* [Exercise objective] Write out exactly, please, every line from the beginning of the entries to the line holding "STIRILEPROTV.RO", and no pictures.

* [Records for the task]
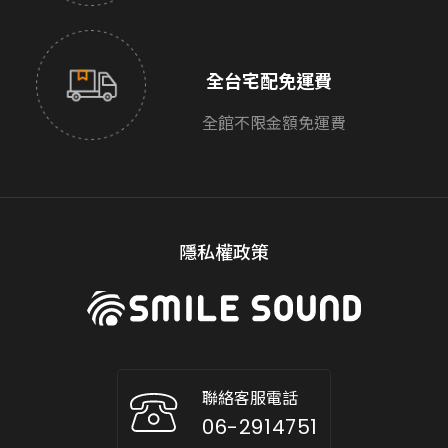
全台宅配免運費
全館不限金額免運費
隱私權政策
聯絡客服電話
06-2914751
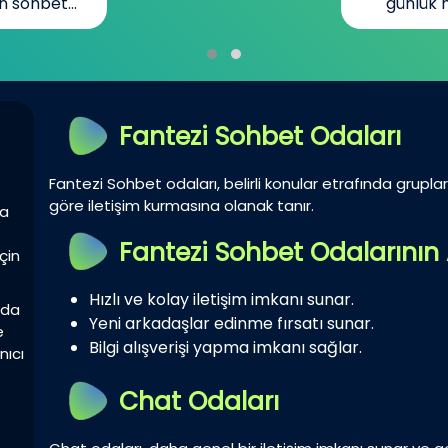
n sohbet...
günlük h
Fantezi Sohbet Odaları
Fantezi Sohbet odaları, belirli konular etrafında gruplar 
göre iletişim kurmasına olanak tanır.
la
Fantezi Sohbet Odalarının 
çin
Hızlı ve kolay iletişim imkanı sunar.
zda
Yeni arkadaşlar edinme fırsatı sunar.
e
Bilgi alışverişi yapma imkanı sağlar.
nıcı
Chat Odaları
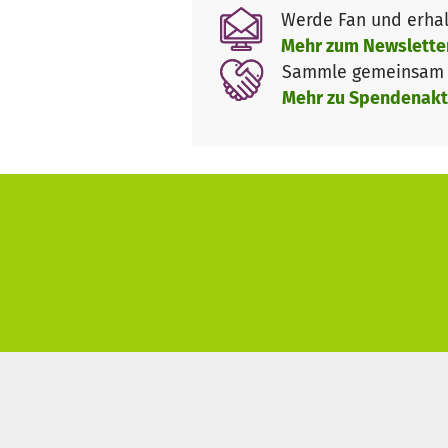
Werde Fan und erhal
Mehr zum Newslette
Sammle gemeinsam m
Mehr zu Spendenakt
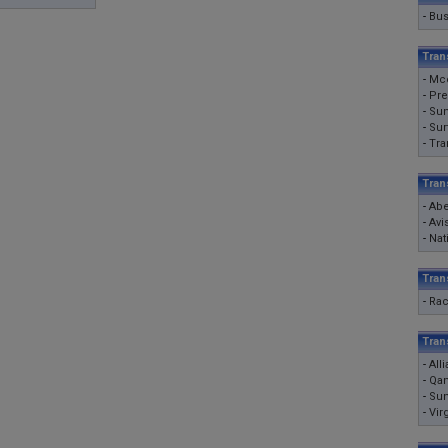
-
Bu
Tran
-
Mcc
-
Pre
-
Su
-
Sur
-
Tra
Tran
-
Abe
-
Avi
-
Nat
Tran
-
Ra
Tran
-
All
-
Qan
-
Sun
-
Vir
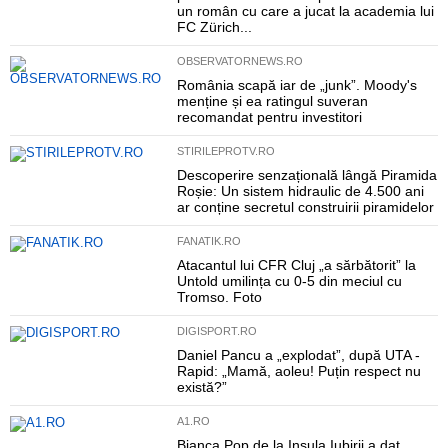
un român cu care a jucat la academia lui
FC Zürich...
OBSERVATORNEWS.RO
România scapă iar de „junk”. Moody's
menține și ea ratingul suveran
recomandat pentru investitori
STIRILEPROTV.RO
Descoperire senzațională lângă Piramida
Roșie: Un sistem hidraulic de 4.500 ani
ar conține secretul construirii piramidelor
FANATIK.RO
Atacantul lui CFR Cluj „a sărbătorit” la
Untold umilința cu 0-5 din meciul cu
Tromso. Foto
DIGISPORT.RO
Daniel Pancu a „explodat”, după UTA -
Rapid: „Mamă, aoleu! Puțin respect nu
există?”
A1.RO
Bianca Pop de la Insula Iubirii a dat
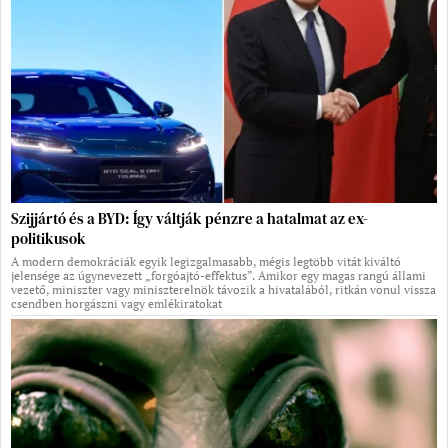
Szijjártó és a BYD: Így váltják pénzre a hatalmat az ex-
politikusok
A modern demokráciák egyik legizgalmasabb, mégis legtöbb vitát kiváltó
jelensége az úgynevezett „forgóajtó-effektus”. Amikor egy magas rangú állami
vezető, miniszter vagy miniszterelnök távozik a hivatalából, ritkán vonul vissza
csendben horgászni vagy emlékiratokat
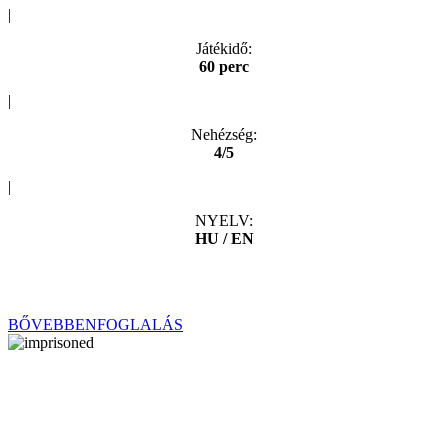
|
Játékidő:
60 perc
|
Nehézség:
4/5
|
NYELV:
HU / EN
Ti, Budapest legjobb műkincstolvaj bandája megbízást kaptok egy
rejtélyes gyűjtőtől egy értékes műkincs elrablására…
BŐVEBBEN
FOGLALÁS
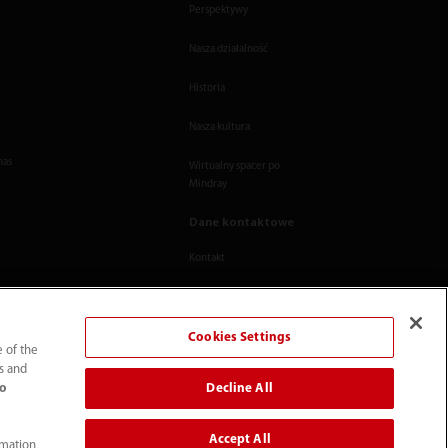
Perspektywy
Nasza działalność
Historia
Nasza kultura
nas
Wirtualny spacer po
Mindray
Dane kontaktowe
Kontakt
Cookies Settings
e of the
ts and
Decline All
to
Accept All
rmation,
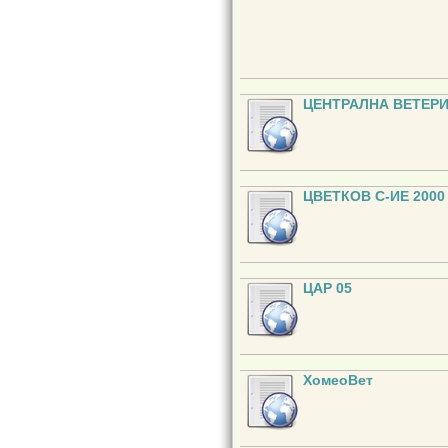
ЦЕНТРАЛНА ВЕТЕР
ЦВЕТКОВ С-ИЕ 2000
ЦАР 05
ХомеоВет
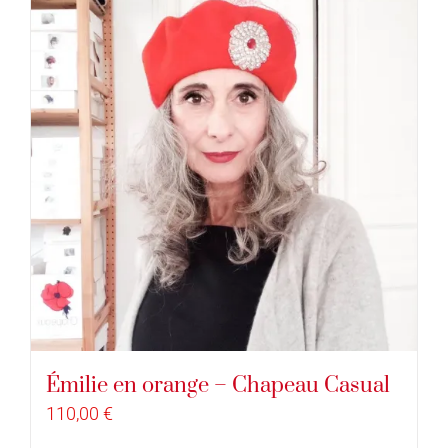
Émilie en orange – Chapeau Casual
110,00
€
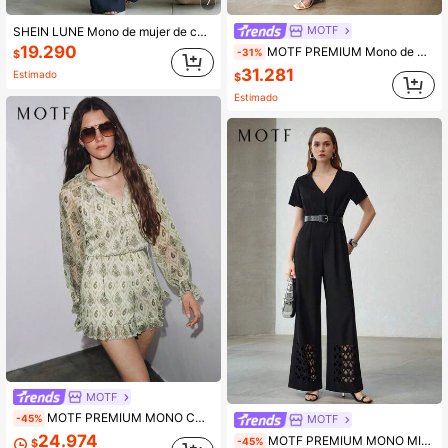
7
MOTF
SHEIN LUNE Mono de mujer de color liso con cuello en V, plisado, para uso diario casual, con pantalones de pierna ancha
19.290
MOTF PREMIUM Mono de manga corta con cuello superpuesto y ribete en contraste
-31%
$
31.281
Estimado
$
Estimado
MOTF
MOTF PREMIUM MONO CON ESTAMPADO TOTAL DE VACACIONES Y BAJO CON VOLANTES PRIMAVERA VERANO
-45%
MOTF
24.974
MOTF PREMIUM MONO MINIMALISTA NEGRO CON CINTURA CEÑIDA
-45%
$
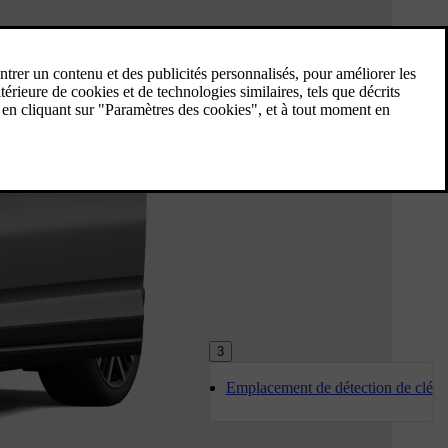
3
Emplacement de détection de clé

* [Written solution]
全台宅配免運費
全館不限金額免運費
隱私權政策
聯絡客服電話
06-2914751
n sohbet...
günlük h
Fantezi Sohbet Odaları
Fantezi Sohbet odaları, belirli konular etrafında gruplar 
göre iletişim kurmasına olanak tanır.
la
Fantezi Sohbet Odalarının 
çin
Hızlı ve kolay iletişim imkanı sunar.
zda
Yeni arkadaşlar edinme fırsatı sunar.
e
Bilgi alışverişi yapma imkanı sağlar.
nıcı
Chat Odaları
Werde Fan und erhal
Mehr zum Newslette
Sammle gemeinsam m
Mehr zu Spendenakt
-
Bu
Tran
-
Mcc
-
Pre
-
Su
-
Sur
-
Tra
Tran
-
Abe
-
Avi
-
Nat
Tran
-
Ra
Tran
-
All
-
Qan
-
Sun
-
Vir
un român cu care a jucat la academia lui
FC Zürich...
OBSERVATORNEWS.RO
România scapă iar de „junk”. Moody's
menține și ea ratingul suveran
recomandat pentru investitori
STIRILEPROTV.RO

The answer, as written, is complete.